Git Product home page Git Product logo

naturalprover's Introduction

NaturalProver: Grounded Mathematical Proof Generation with Language Models

NaturalProver: Grounded Mathematical Proof Generation with Language Models
Sean Welleck*, Jiacheng Liu*, Ximing Lu, Hannaneh Hajishirzi, Yejin Choi

This repo contains:

  • The NaturalProofs-Gen datasets.
  • GPT-3, GPT-J, GPT-2 code for training and generation.
  • Automatic evaluation for proof generation and next-step suggestion.
  • GPT-2 trained model.

Please cite our work if you found the resources in this repository useful:

@article{welleck2022naturalprover,
    title={NaturalProver: Grounded Mathematical Proof Generation with Language Models},
    author={Sean Welleck and Jiacheng Liu and Ximing Lu and Hannaneh Hajishirzi and Yejin Choi},
    year={2022},
    eprint={2205.12910},
    archivePrefix={arXiv},
    primaryClass={cs.CL}
}

Quick download

To download and unpack the data, models, and other files discussed below:

pip install gdown
python download.py --data --model --other --savedir /path/to/savedir

This creates the following file structure:

data/   # NaturalProofs-Gen datasets
model/  # Pretrained NaturalProver models 
other/  # Additional files (e.g. example predictions)

Data

Quick download with gdown

To download and unpack the NaturalProofs-Gen datasets:

pip install gdown
python download.py --data --savedir ./

This creates the following file structure:

data/base  # Original proofwiki, NaturalProofs-Gen (unsplit), redirects (used in evaluation).
data/gpt3  # NaturalProofs-Gen formatted for GPT-3 fine-tuning + ref-reconstruction for retrieved & provided settings.
data/gptj  # NaturalProofs-Gen formatted for GPT-2/J fine-tuning (similar to data/gpt3).

Within each folder, you will see datasets with varied reference-conditioning (norefs, retrefs, gtrefs) and reference reconstruction (ref-pretrain) settings.

Download with git-lfs

Alternatively, the NaturalProofs-Gen datasets are also stored in the data/ directory using git-lfs:

git-lfs pull

This will create the same file structure discussed above.

GPT3

Finetuning

See npgen/gpt3/finetune_gpt3.sh.

Generation

For full-proof generation,

cd npgen/gpt3
python generate_gpt3_stepwise.py  # see generate_gpt3_stepwise.sh for example arguments

See npgen/gpt3/generate_gpt3_stepwise.sh for example commands for greedy decoding, full-proof sample-and-select, and stepwise++ decoding.

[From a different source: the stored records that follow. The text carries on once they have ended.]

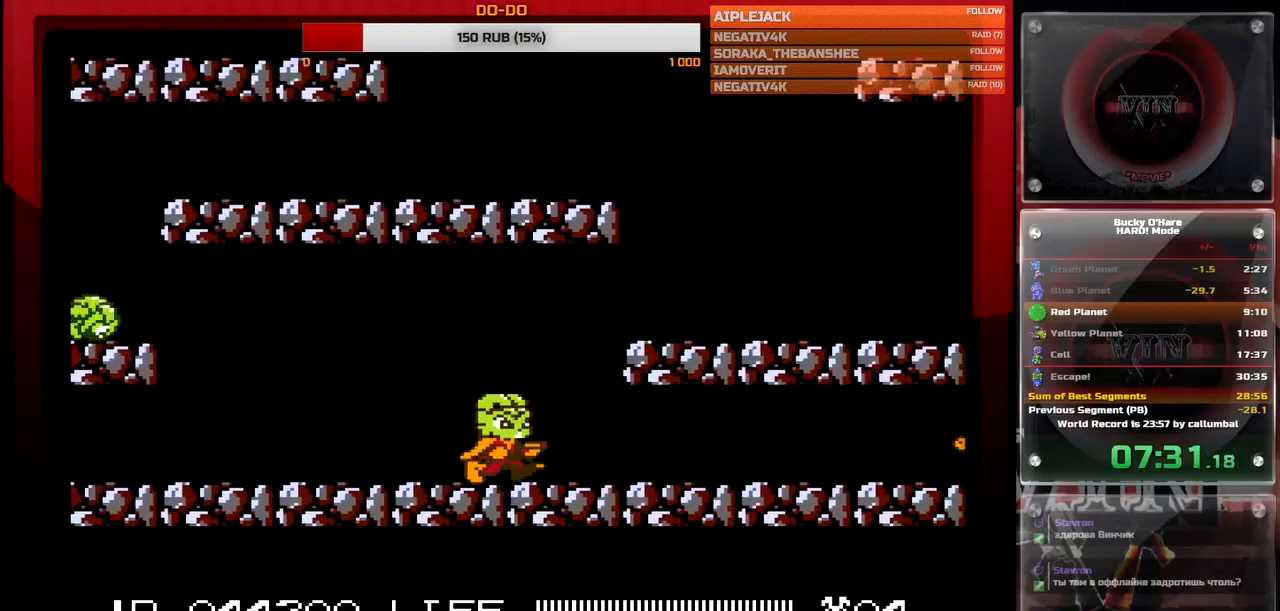
{"dt_ms": 500, "buttons": ["DPAD_RIGHT"], "events": []}
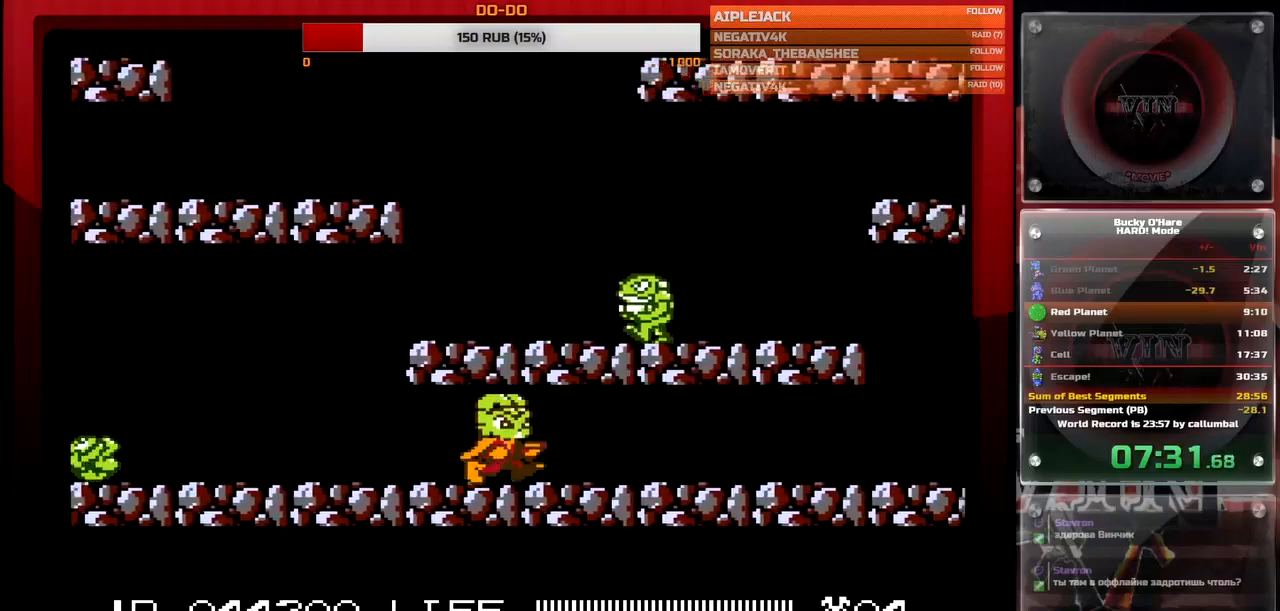
{"dt_ms": 500, "buttons": ["DPAD_RIGHT"], "events": [[367, "A", "down"], [433, "A", "up"]]}
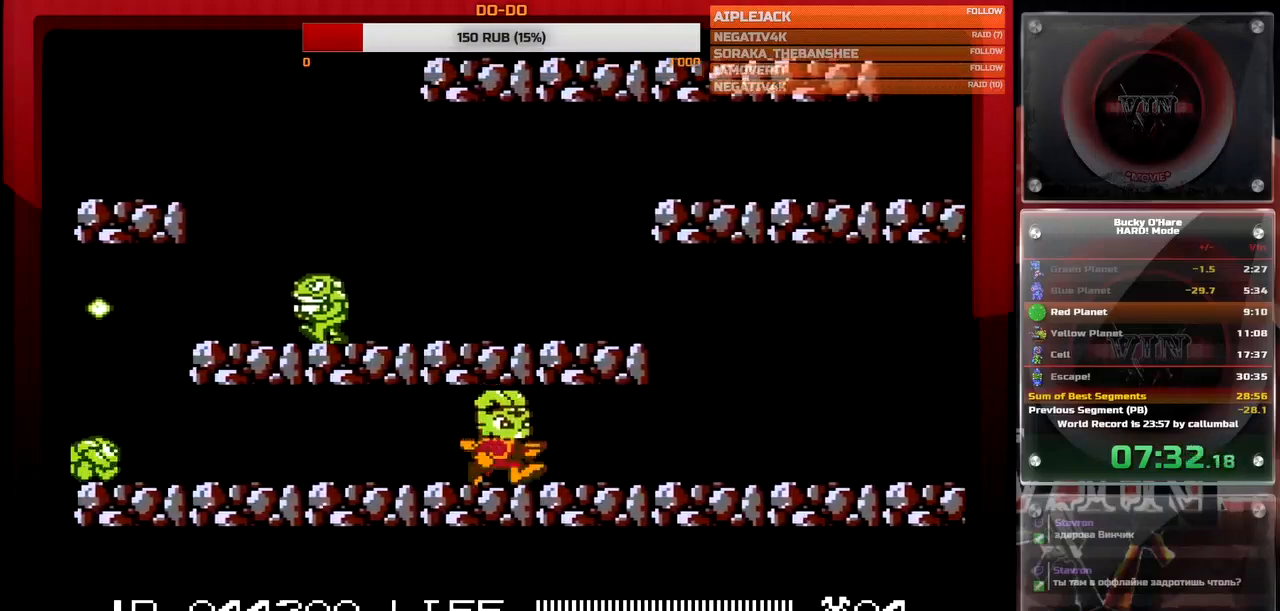
{"dt_ms": 500, "buttons": ["DPAD_RIGHT"], "events": [[17, "A", "down"], [100, "A", "up"], [167, "A", "down"], [233, "A", "up"]]}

Also see npgen/gpt3/generate_gpt3.sh for greedy decoding commands using various models.

For next-step generation:

cd npgen/gpt3
python generate_gpt3.py --ckpt ${CKPT} --refs {no,gt,ret}refs --mode nextstep --core-only

See npgen/gpt3/generate_gpt3.sh for example commands.

Evaluate generations

For an example of running automatic metrics for full-proof generation, first download the naturalprover generations:

pip install gdown
python download.py --other --savedir /path/to/savedir

==> /path/to/savedir/other/naturalprover_generations

Then see this notebook for an example of running the metrics:

notebooks/evaluation.ipynb

The notebook reproduces the GPT-3 automatic metrics in the paper (Table 7).

name gleu f1 kf1 ref_precision ref_recall ref_f1 corpus_ref_halluc
gpt3 24.4 49.96 49.3 29.93 24.73 23.69 17.92
naturalprover-retrieve 26.58 53.02 55.88 38.17 28.48 27.1 2.25
naturalprover 35.27 66 90.07 93.05 86.05 87.08 1.6
naturalprover++ 34.49 65.61 96.39 94.66 95 93.92 1.71

GPT2/J

Finetuning

We use the mallorbc/Finetune_GPTNEO_GPTJ6B repo. Setup that repo by following its README, then see npgen/gptj/train_gpt{j,2}.sh for example commands.

GPT2 finetuned model

We provide a GPT-2 model fine-tuned with provided in-context references and reference reconstruction.

pip install gdown
python download.py --model --savedir /path/to/savedir

==> /path/to/savedir/model/naturalprover_gpt2

Generation

See commands in:

cd npgen/gptjft
bash eval_gpt2.sh

For GPT-J, see npgen/gptjft/eval_gptj.sh.

Evaluate generations

For an example of running automatic metrics for full-proof generation, first download the naturalprover generations:

pip install gdown
python download.py --other --savedir /path/to/savedir

==> /path/to/savedir/other/naturalprover_generations

Then see this notebook for an example of running the metrics:

notebooks/evaluation.ipynb

We provide GPT-2 and GPT-J6B generations (provided in-context references, greedy decoding) in /other/naturalprover_generations.

name gleu ref_f1 corpus_ref_halluc
naturalprover-gpt2-greedy 32.06 65.22 6.76
naturalprover-gptj6b-greedy 39.14 79.23 3.51
naturalprover-gpt3curie-greedy 42.39 89.29 1.9

Due to a GPT-J6B-specific discrepancy, GPT-J6B achieves better results than in the inital manuscript

The repo does not have stepwise++ or next-step suggestions for GPT-2/J.

naturalprover's People

Contributors

wellecks avatar

Recommend Projects

  • React photo React

    A declarative, efficient, and flexible JavaScript library for building user interfaces.

  • Vue.js photo Vue.js

    ๐Ÿ–– Vue.js is a progressive, incrementally-adoptable JavaScript framework for building UI on the web.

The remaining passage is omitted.